START Text provided
V5: Component Analysis Requirements
Control Objective
Component Analysis is the process of identifying potential areas of risk from the use of third-party and open-source software components. Every component, direct or transitive, is a candidate for analysis. Risk inherited through the use of third-party software may directly affect the application or systems that rely on them.
Known Vulnerabilities
There are multiple public and commercial sources of vulnerability intelligence. Vulnerabilities become known when they are published to services such as the National Vulnerability Database (NVD), or are otherwise documented in public defect trackers, commit logs, or other public source.
Component Version Currency
If component versions are specified, then determining if a component is out-of-date or end-of-life is possible. Outdated and end-of-life components are more likely to be vulnerable and less likely to be supported as first-class entities. Out-of-date components can slow down system remediation due to interoperability issues. Using up-to-date components reduces exposure time and may include remediations of non-disclosed vulnerabilities.
Component Type
Frameworks and libraries have unique upgrade challenges and associated risk. Abstractions, coupling, and architectural design patterns may affect the risk of using a given component type. Libraries, frameworks, applications, containers, and operating systems are common component types.
Component Function
Identifying and analyzing the purpose of each component may reveal the existence of components with duplicate or similar functionality. Potential risk can be reduced by minimizing the number of components for each function and by choosing the highest quality components for each function.
END Text provided
** Questions on the material **
a – Copy out the stretch from "Known Vulnerabilities" through "other public source." in the component analysis requirements text above.
b – Continue the component analysis requirements text above from where it stops.
START Entries supplied
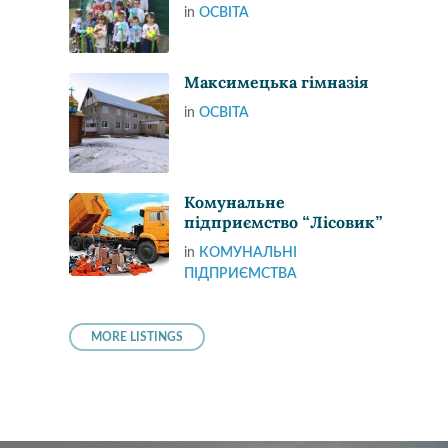
in
ОСВІТА
Максимецька гімназія
in
ОСВІТА
Комунальне
підприємство “Лісовик”
in
КОМУНАЛЬНІ
ПІДПРИЄМСТВА
MORE LISTINGS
END Entries supplied
** Results of the tasks **
a –
Known Vulnerabilities
There are multiple public and commercial sources of vulnerability intelligence. Vulnerabilities become known when they are published to services such as the National Vulnerability Database (NVD), or are otherwise documented in public defect trackers, commit logs, or other public source.

b –
Component Quantity
The operational and maintenance cost of using open source may increase with the adoption of every new component. Decreased ability to maintain growing sets of components over time can be expected. This is especially true for teams with time-boxed constraints.
License
Third-party and open-source software is typically released under one or more licenses. The chosen license may or may not allow certain types of usage, contain distribution requirements or limitations, or require specific actions if the component is modified. Utilizing components with licenses which conflict with an organizations objectives or ability can create risk to the business.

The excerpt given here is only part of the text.